CE QU’IL FAUT SAVOIR Identifiez d’où vous pensez 1. Je crois qu’il faut se connaître pour savoir qui l’on est vraiment. 2. Il faut poser les choses de manière rationnelle pour comprendre et analyser les problèmes. 3. Il faut maîtriser les bons outils pour réaliser un bon travail. 4. En entraînant nos sens, nous devenons sensibles au monde. 5. Tout problème a une solution et toute solution est rationalisable. 6. Sans identité, on ne peut savoir qui l’on est vraiment. 7. Tout se passe dans la tête. 8. Il faut savoir comment on perçoit les choses pour réussir une telle réalisation. 9. Il faut bien raisonner pour comprendre un problème. 10. On a toutes les réponses en soi. 11. Beaucoup s’acquiert par la pratique, mais il y a quand même une part d’innée. (Socrate : 1, 6, 10 ; Aristote : 8, 11, 4 ; Platon : 2, 3, 7, 5, 9)
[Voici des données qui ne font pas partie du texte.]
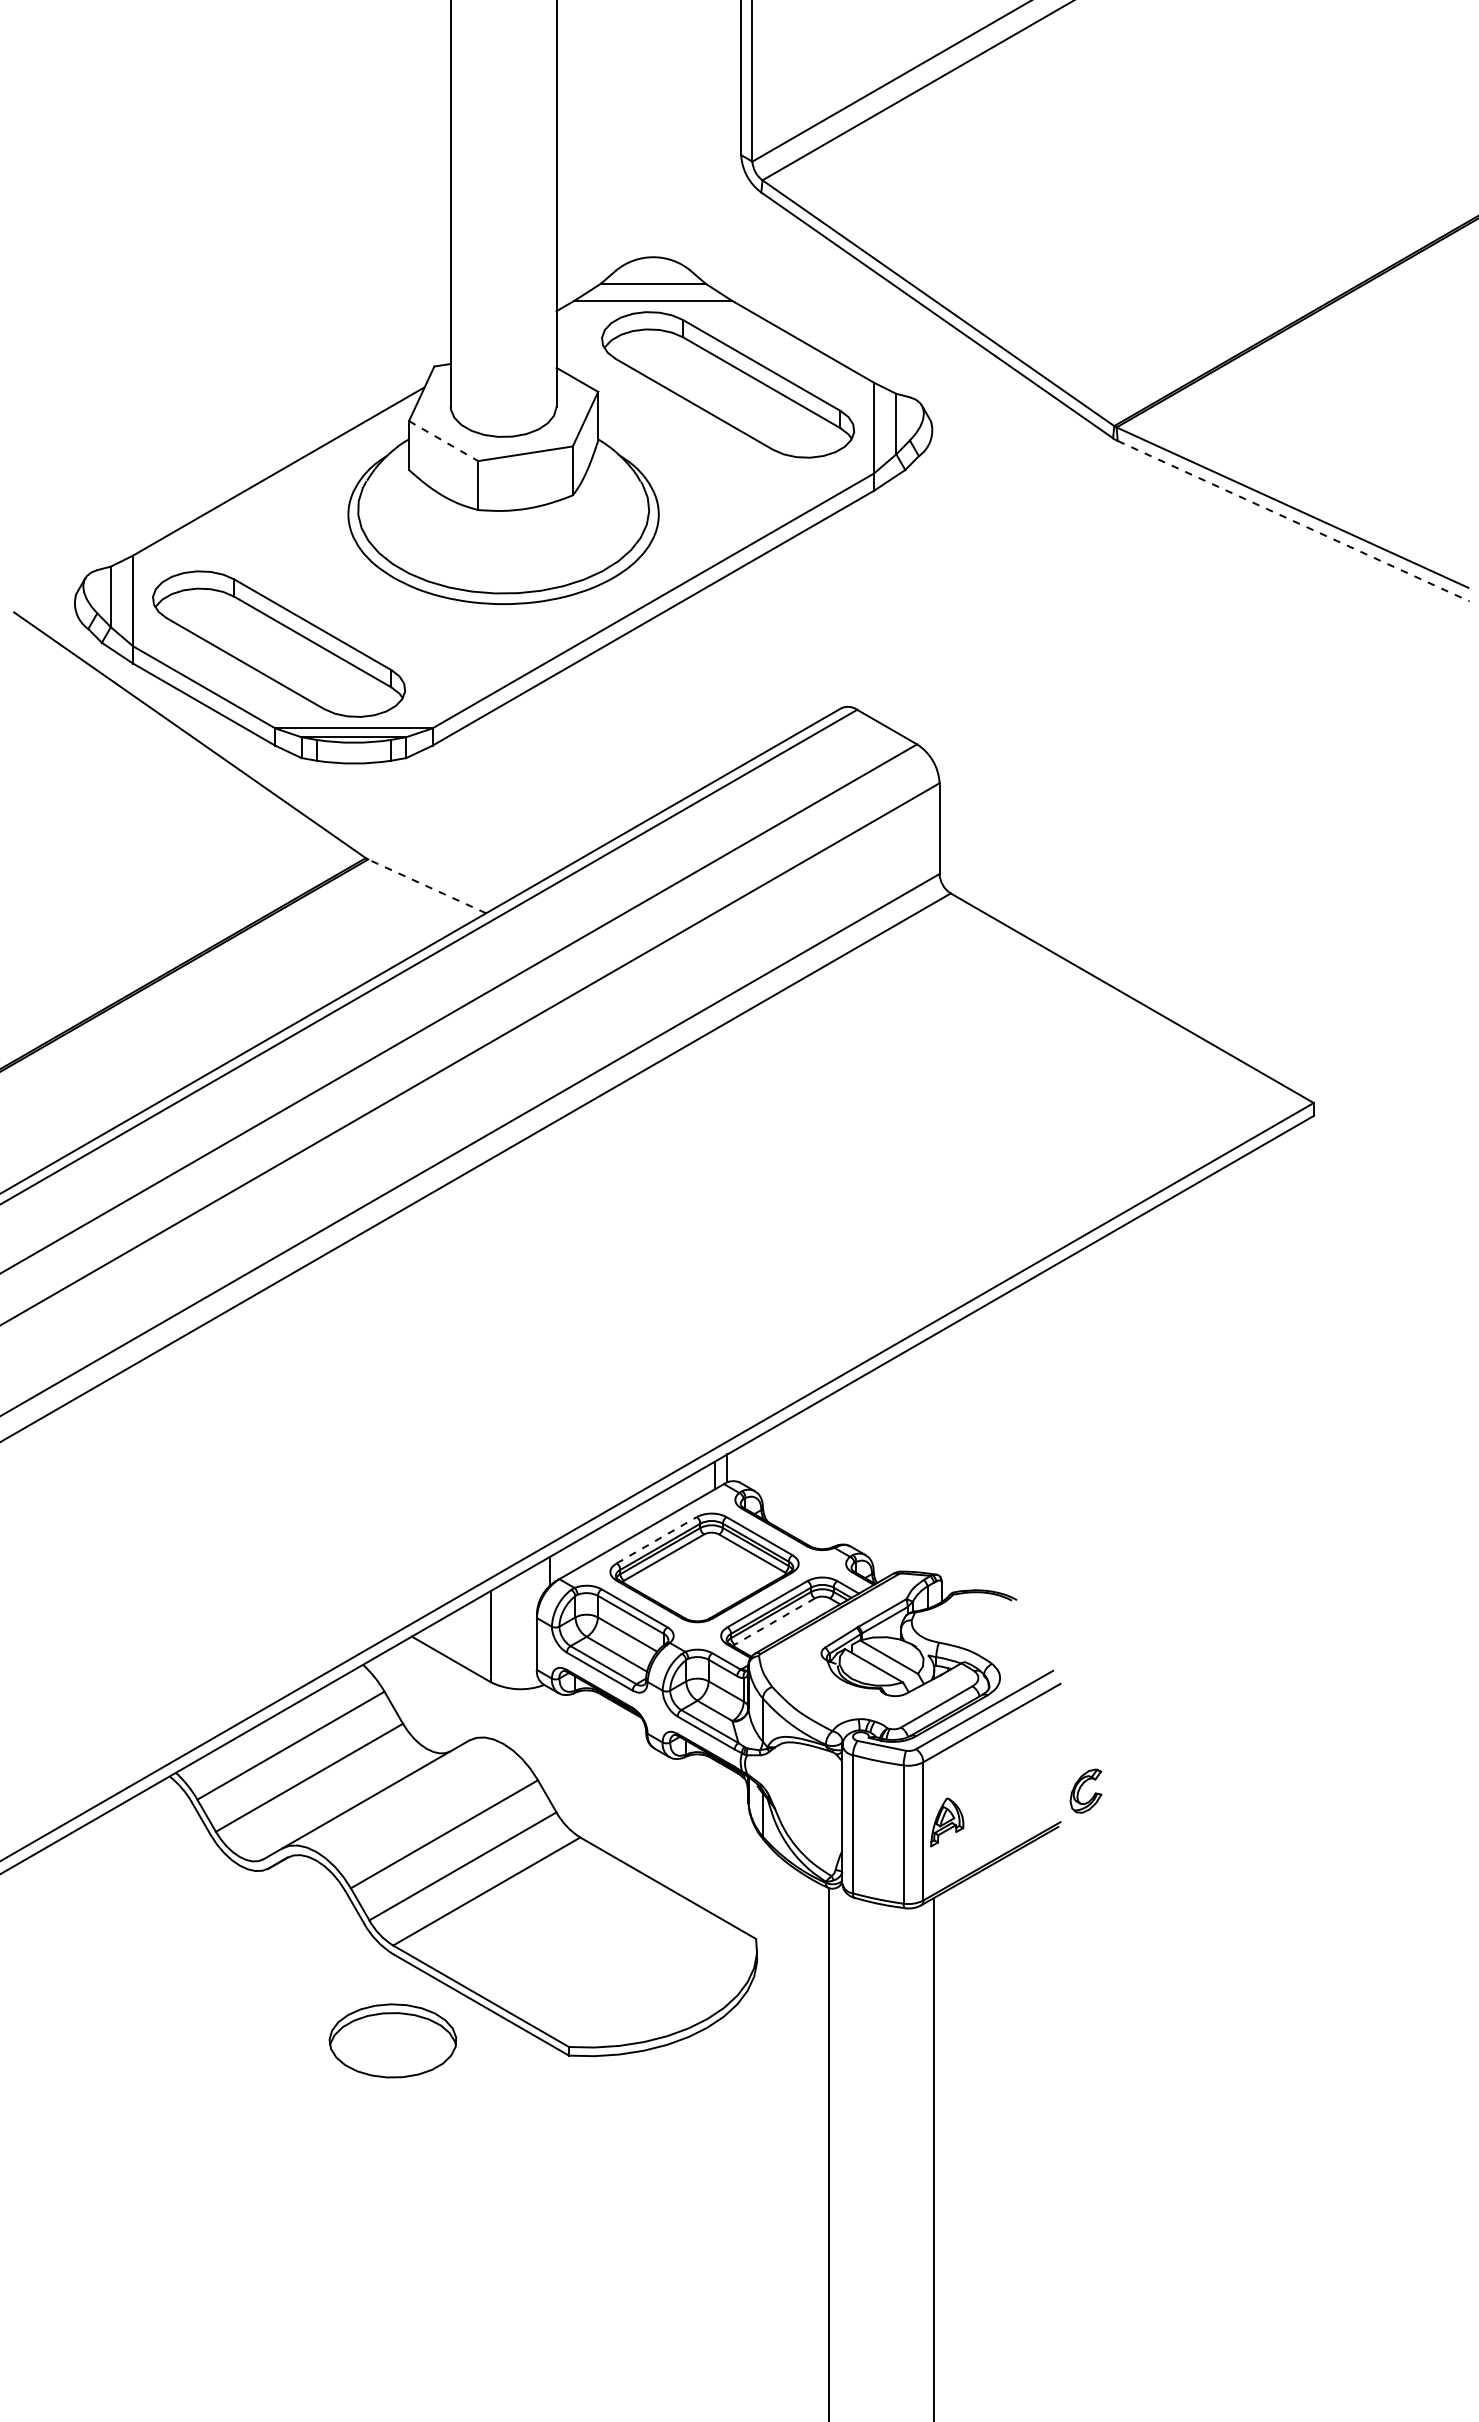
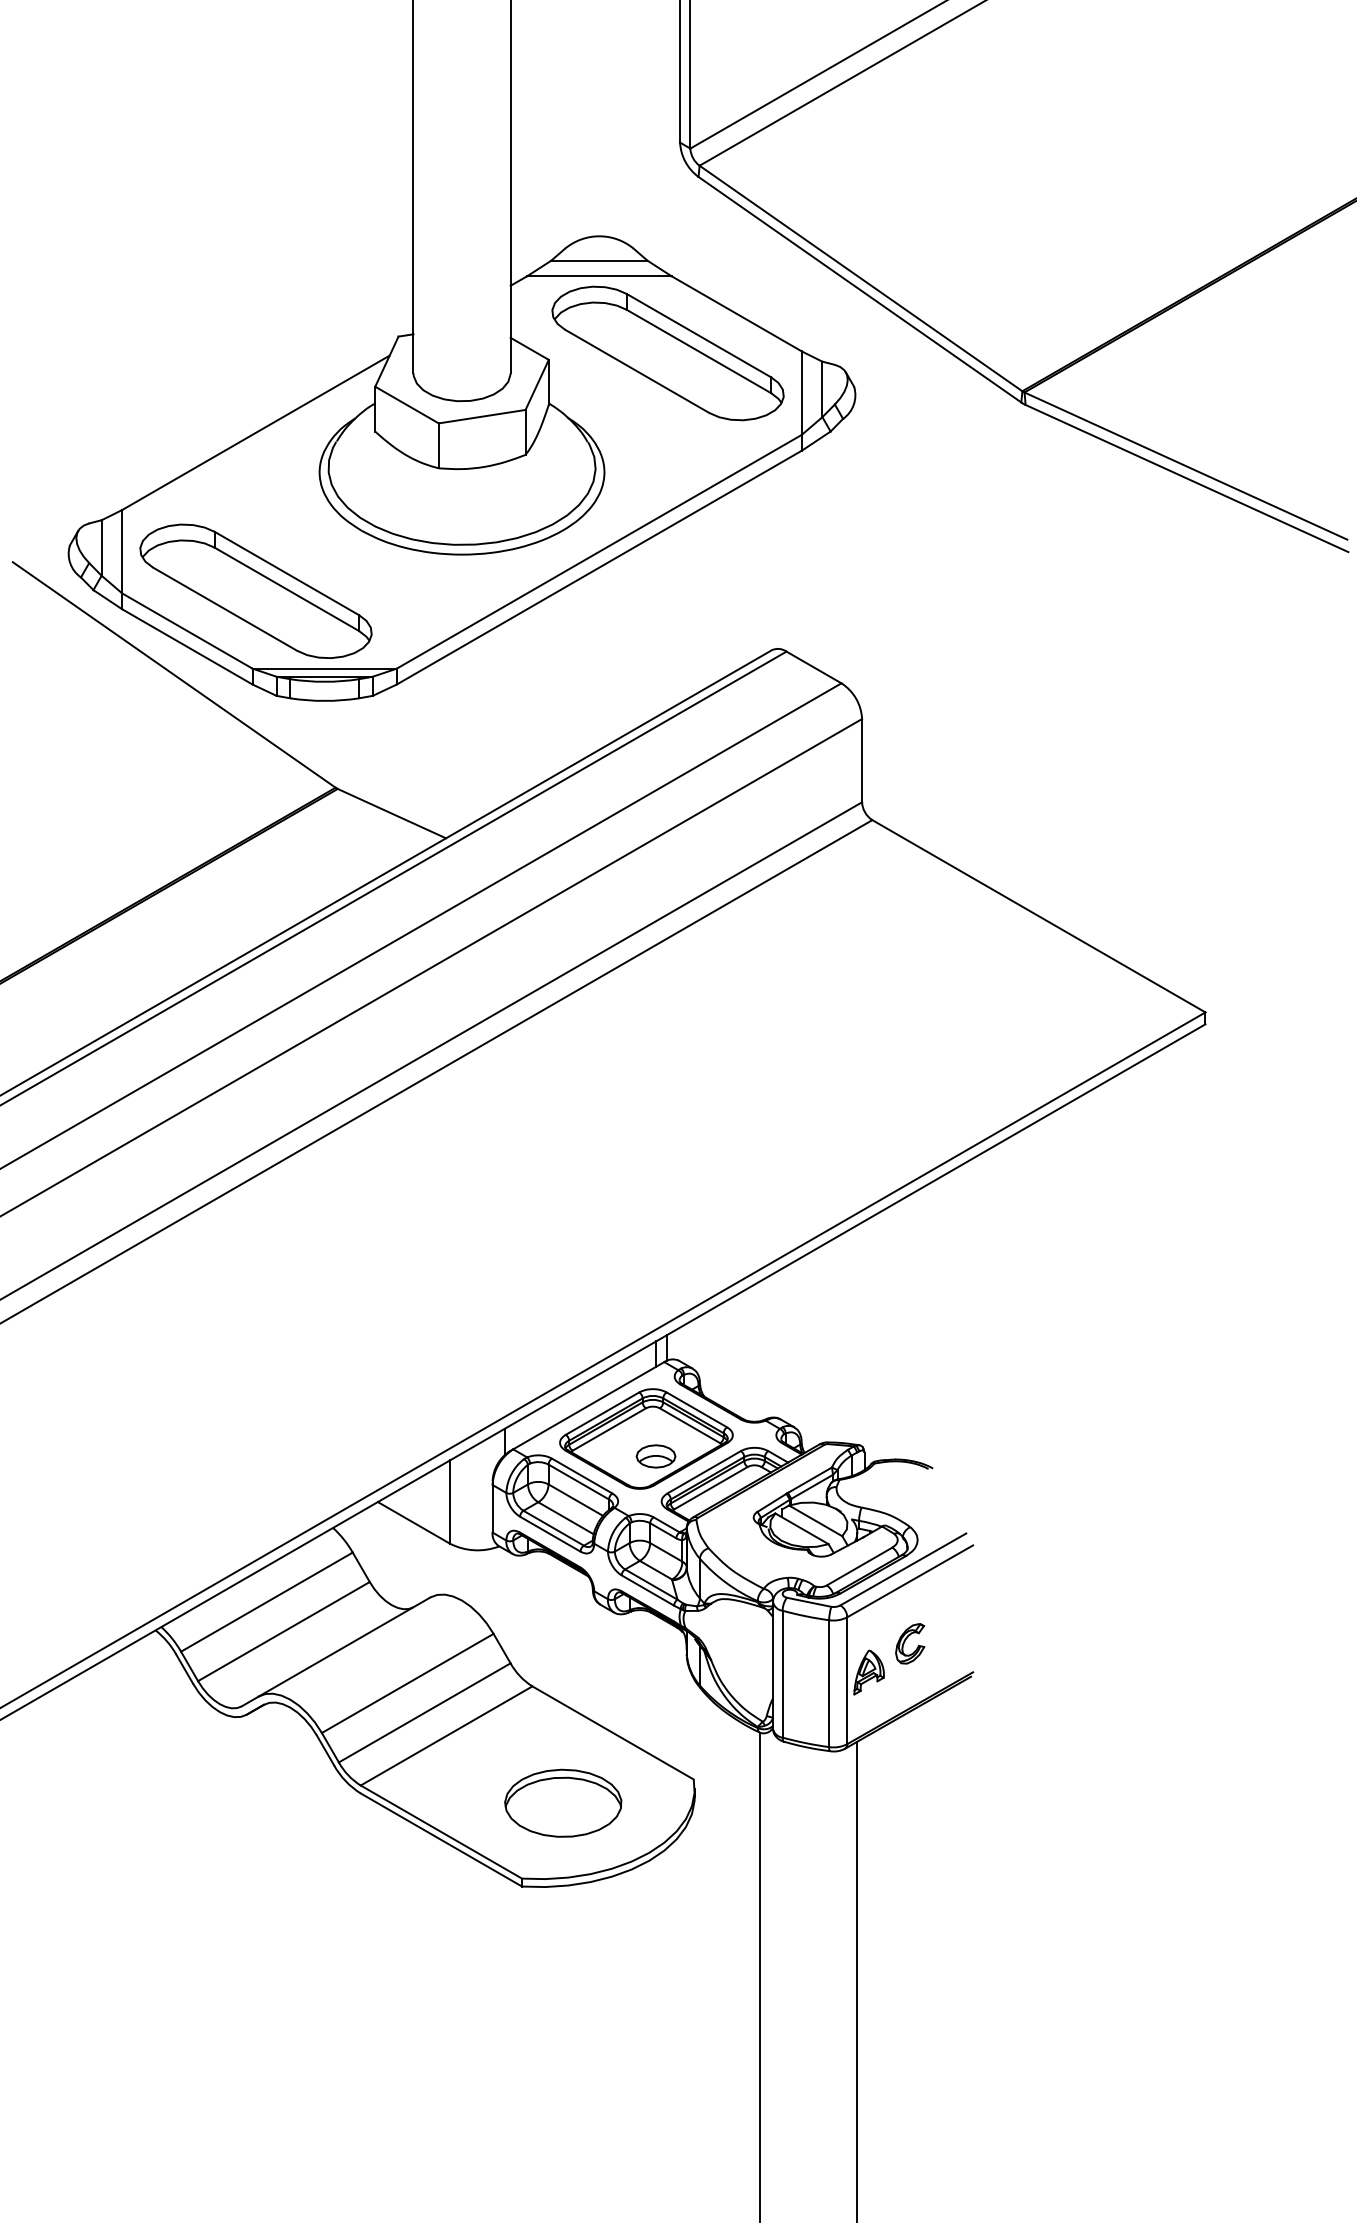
line: (443, 441) -> (406, 405), dashed -> solid
line: (1294, 521) -> (1187, 478), dashed -> solid
line: (427, 886) -> (392, 813), dashed -> solid
line: (657, 1540) -> (603, 1413), dashed -> solid
part: (714, 1586) -> (655, 1456), added
line: (774, 1621) -> (710, 1488), dashed -> solid
part: (1085, 1790) -> (909, 1643), moved
part: (392, 2040) -> (562, 1802), moved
CE QU’IL FAUT FAIRE En management, soyez attentifs à vos affirmations : • Quand vous dites : « Ce n’est pas rationnel ce que tu fais », vous posez le principe que la personne ne maîtrise pas les mathématiques, ou que son « être » ne connaît pas la vérité des choses. Vous pourriez croire que vous êtes rationnel alors qu’en fait vous appliquez un principe. • Quand vous dites : « On a tout en soi pour réussir », vous posez le principe que nous sommes seuls détenteurs de toute l’universalité des savoirs et que l’esprit est tout-puissant sur le monde. Or, ce n’est pas le cas, l’être humain est un système hautement complexe – comme les autres espèces animales – interagissant et modelant autant que modelé par son environnement. • Quand vous dites : « Ce n’est pourtant pas compliqué ce que je demande de faire », vous posez certainement le principe qu’à votre esprit, tout doit se faire normalement (dont parfaitement et sans problème). Or, vous oubliez le principe de réalité, qui lui… ne se résume pas en quelques idées simples et… parfaites organisées par une abstraction mathématique du monde.